Les réseaux ferrés ont besoin de plastique pour se mettre au Web

Par 09 décembre 2008
Mots-clés : Digital Working

Souvent erratique, la connexion à Internet dans les trains peut être grandement améliorée en utilisant des réflecteurs de signaux satellites en plastique. Une méthode peu onéreuse et efficace.

Des obstacles technologiques et financiers s'opposaient jusqu'à présent à la mise en place d'une connexion Web de qualité sur l'ensemble des réseaux ferrés. Des chercheurs au département d'électronique de l'université d'York pensent avoir trouvé le moyen de les surmonter. Ils ont conçu un système de lentilles en forme de dômes pouvant faire office de réflecteur de signal satellite.
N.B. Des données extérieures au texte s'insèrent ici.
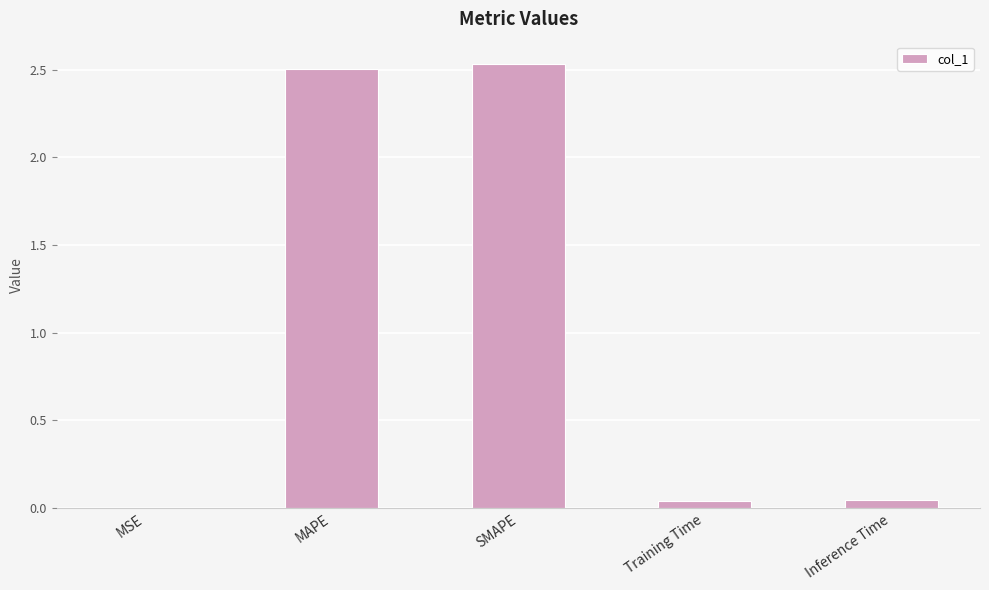

Which has a higher value, Inference Time or MAPE?

MAPE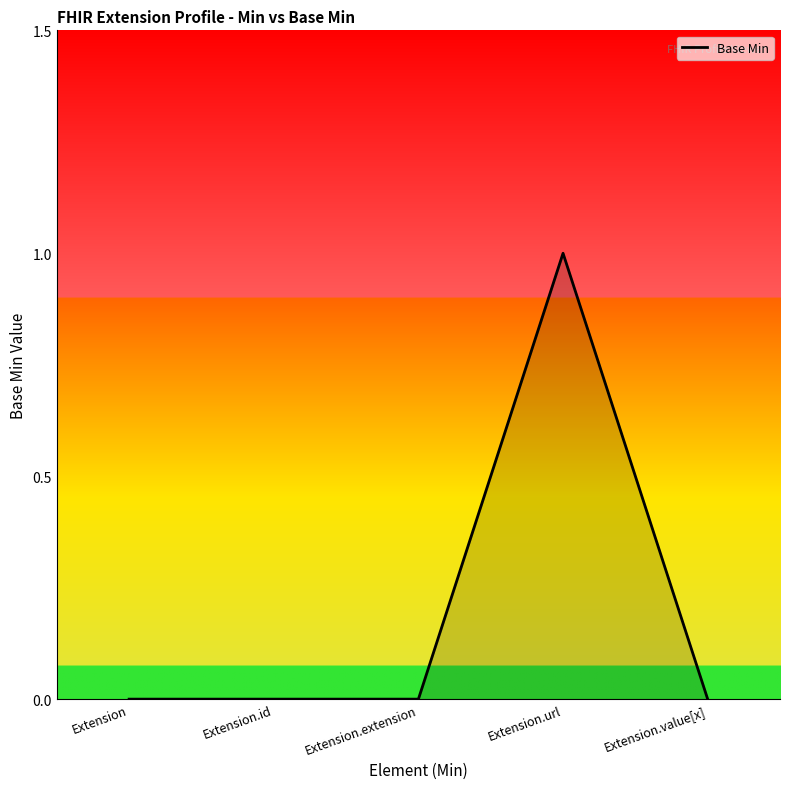

Which has a higher value, Extension.url or Extension.extension?

Extension.url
Étant en plastique, celles-ci ne sont pas chères à produire. Leurs performances en réception du signal sont surtout supérieures aux lentilles en verre déjà existantes. Les chercheurs ont par ailleurs conçu un système permettant à une seule de ces lentilles de suivre plusieurs satellites simultanément.
Une seule lentille reliée à plusieurs satellites
"Les opérateurs présents sur les voies ferrées bénéficieront de la sorte d'une couverture accrue, sur l'ensemble des réseaux ferroviaires qu'ils prennent en charge", déclare John Thornton, l'un des membres de l'équipe. "Ils pourront ainsi proposer des services multimédia à leurs clients y compris lorsqu'ils prennent le train. Et ce, sans faire des investissements en infrastructure faramineux". Jusqu'à présent, afin de proposer un accès au web sur toute la distance que parcourt un train, il fallait équiper ce dernier d'une antenne parabolique capable de recevoir et d'émettre des signaux en direction d'un satellite. Problème : un tel dispositif ne pouvait être mis en place que sur un nombre restreint de lignes.
Problème de taille des antennes satellites
Celles-ci doivent en effet être telles qu'une distance suffisante sépare le haut des wagons des tunnels et des câbles électriques afin de pouvoir installer des antennes. D'où l'usage de lentilles, lesquelles sont une alternative aux antennes car elles sont d'une taille plus petite. "L'utilisation d'une autre technologie que le satellite n'est de toute façon pas envisageable car elle entraînerait une couverture géographique parcellaire et une disponibilité en bande passante amoindrie", précise John Thornton. Le projet auquel il participe a été en partie financé par l'agence spatiale européenne. L'équipe est désormais à la recherche de partenaires commerciaux afin de le concrétiser.